Return the data below unchanged, without images.

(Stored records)
________________
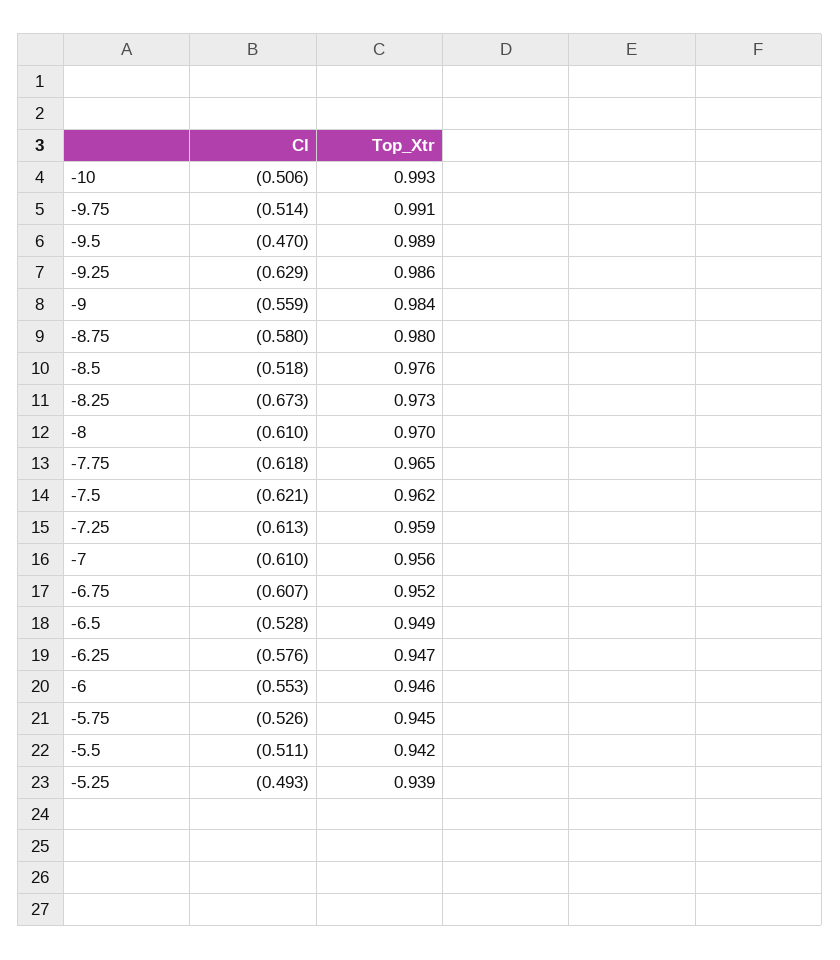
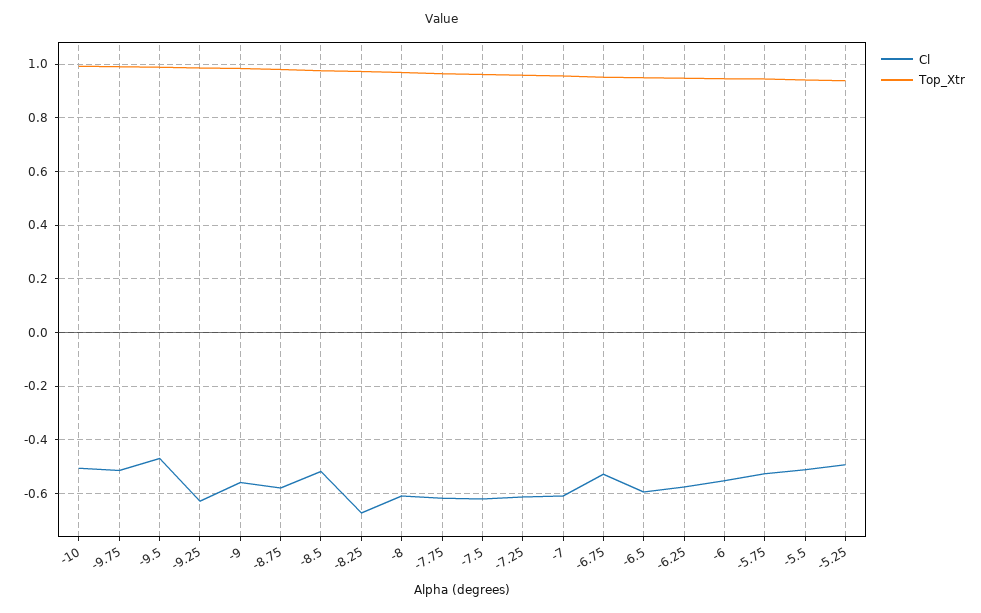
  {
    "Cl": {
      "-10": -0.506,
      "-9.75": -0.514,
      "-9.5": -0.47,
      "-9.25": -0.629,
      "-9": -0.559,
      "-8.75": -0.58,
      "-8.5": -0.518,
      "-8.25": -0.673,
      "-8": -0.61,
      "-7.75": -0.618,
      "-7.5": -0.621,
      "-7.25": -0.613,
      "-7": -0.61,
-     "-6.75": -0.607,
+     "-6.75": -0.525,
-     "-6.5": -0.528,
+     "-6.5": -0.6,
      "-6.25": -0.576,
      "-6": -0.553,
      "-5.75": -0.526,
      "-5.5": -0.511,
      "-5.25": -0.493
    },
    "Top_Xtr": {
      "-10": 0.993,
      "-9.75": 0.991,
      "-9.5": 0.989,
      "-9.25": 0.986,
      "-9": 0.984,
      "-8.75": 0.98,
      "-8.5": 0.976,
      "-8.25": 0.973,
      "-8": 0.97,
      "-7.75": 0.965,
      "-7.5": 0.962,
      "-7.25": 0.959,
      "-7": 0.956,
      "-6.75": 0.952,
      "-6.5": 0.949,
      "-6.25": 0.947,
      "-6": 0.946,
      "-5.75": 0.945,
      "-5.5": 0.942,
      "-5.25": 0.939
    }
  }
________________
▶ [Expected output]
  {
    "Cl": {
      "-10": -0.506,
      "-9.75": -0.514,
      "-9.5": -0.47,
      "-9.25": -0.629,
      "-9": -0.559,
      "-8.75": -0.58,
      "-8.5": -0.518,
      "-8.25": -0.673,
      "-8": -0.61,
      "-7.75": -0.618,
      "-7.5": -0.621,
      "-7.25": -0.613,
      "-7": -0.61,
-     "-6.75": -0.607,
+     "-6.75": -0.525,
-     "-6.5": -0.528,
+     "-6.5": -0.6,
      "-6.25": -0.576,
      "-6": -0.553,
      "-5.75": -0.526,
      "-5.5": -0.511,
      "-5.25": -0.493
    },
    "Top_Xtr": {
      "-10": 0.993,
      "-9.75": 0.991,
      "-9.5": 0.989,
      "-9.25": 0.986,
      "-9": 0.984,
      "-8.75": 0.98,
      "-8.5": 0.976,
      "-8.25": 0.973,
      "-8": 0.97,
      "-7.75": 0.965,
      "-7.5": 0.962,
      "-7.25": 0.959,
      "-7": 0.956,
      "-6.75": 0.952,
      "-6.5": 0.949,
      "-6.25": 0.947,
      "-6": 0.946,
      "-5.75": 0.945,
      "-5.5": 0.942,
      "-5.25": 0.939
    }
  }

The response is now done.